Consider a system containing $$N$$ non-relativistic particles, labeled $$i=1, N$$, moving in one dimension. Let $$x_i$$ and $$m_i$$ be the position coordinate and mass, respectively, of the $$i$$th particle. By analogy with the single-particle case, the instantaneous state of a multi-particle system is specified by a complex wavefunction $$\psi(x_1,x_2,\ldots, x_N,t)$$. The probability of finding the first particle between $$x_1$$ and $$x_1+dx_1$$, the second particle between $$x_2$$ and $$x_2+dx_2$$, et cetera, at time $$t$$ is given by $$|\psi(x_1,x_2,\ldots, x_N,t)|^{\,2}\,dx_1\,dx_2\ldots dx_N$$. It follows that the wavefunction must satisfy the normalization condition $\label{en1} \int |\psi(x_1,x_2,\ldots, x_N,t)|^{\,2}\,dx_1\,dx_2\ldots dx_N = 1$ at all times, where the integration is taken over all $$x_1\,x_2\,\ldots x_N$$ space.

In a single-particle system, position is represented by the algebraic operator $$x$$, whereas momentum is represented by the differential operator $$-{\rm i}\,\hbar\,\partial/\partial x$$. (See Section [s4.6].) By analogy, in a multi-particle system, the position of the $$i$$th particle is represented by the algebraic operator $$x_i$$, whereas the corresponding momentum is represented by the differential operator $\label{ex3} p_i = - {\rm i}\,\hbar\,\frac{\partial}{\partial x_i}.$

Because the $$x_i$$ are independent variables (i.e., $$\partial x_i/\partial x_j=\delta_{ij}$$), we conclude that the various position and momentum operators satisfy the following commutation relations: \begin{aligned} \label{xe6.4} [x_i,x_j] &= 0,\\[0.5ex] [p_i,p_j] &= 0,\\[0.5ex] [x_i,p_j] &= {\rm i}\,\hbar\,\delta_{ij}.\label{xe6.6}\end{aligned} Now, we know, from Section [smeas], that two dynamical variables can only be (exactly) measured simultaneously if the operators that represent them in quantum mechanics commute with one another. Thus, it is clear, from the previous commutation relations, that the only restriction on measurement in a one-dimensional multi-particle system is that it is impossible to simultaneously measure the position and momentum of the same particle. Note, in particular, that a knowledge of the position or momentum of a given particle does not in any way preclude a similar knowledge for a different particle. The commutation relations ([xe6.4])–([xe6.6]) illustrate an important point in quantum mechanics: namely, that operators corresponding to different degrees of freedom of a dynamical system tend to commute with one another. In this case, the different degrees of freedom correspond to the different motions of the various particles making up the system.

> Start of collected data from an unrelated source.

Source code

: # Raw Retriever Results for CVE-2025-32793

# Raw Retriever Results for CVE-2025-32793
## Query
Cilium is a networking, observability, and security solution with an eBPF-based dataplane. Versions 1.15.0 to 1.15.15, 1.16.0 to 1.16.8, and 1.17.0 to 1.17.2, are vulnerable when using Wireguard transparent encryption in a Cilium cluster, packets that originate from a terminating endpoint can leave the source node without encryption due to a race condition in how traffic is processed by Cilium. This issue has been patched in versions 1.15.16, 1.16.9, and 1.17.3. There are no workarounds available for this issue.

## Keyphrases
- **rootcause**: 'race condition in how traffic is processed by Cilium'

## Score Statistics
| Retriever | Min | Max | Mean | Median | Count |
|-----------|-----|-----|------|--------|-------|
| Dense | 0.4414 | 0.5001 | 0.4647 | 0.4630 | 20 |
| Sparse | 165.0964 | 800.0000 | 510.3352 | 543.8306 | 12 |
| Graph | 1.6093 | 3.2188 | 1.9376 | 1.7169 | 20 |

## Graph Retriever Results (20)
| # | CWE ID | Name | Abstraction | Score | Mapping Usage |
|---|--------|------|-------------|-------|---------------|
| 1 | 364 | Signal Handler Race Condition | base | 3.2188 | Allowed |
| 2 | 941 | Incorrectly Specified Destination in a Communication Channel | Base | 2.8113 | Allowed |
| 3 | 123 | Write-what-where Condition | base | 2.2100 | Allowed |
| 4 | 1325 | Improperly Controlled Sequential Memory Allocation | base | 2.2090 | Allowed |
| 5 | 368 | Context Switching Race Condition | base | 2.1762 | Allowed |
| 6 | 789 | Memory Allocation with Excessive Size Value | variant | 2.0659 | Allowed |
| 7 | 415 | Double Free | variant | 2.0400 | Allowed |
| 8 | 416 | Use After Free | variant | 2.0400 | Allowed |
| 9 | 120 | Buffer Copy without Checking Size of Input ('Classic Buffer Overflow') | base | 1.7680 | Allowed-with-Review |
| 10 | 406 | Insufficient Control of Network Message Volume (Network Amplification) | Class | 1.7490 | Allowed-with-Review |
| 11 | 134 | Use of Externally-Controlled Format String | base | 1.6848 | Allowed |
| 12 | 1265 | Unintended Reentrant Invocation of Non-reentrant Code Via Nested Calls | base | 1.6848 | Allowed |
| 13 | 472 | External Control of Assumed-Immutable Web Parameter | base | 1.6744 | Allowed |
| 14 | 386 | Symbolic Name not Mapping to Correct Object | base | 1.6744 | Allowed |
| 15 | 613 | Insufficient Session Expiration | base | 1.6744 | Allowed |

Finally, if $$H(x_1,x_2,\ldots, x_N,t)$$ is the Hamiltonian of the system then the multi-particle wavefunction $$\psi(x_1,x_2,\ldots,x_N,t)$$ satisfies the usual time-dependent Schrödinger equation [see Equation ([etimed])] $\label{ex7} {\rm i}\,\hbar\,\frac{\partial\psi}{\partial t} = H\,\psi.$ Likewise, a multi-particle state of definite energy $$E$$ (i.e., an eigenstate of the Hamiltonian with eigenvalue $$E$$) is written (see Section [sstat]) $\psi(x_1,x_2,\ldots, x_N,t) = \psi_E(x_1,x_2,\ldots, x_N)\,{\rm e}^{-{\rm i}\,E\,t/\hbar},$ where the stationary wavefunction $$\psi_E$$ satisfies the time-independent Schrödinger equation [see Equation ([etimei])] $\label{ex9} H\,\psi_E = E\,\psi_E.$ Here, $$H$$ is assumed not to be an explicit function of $$t$$.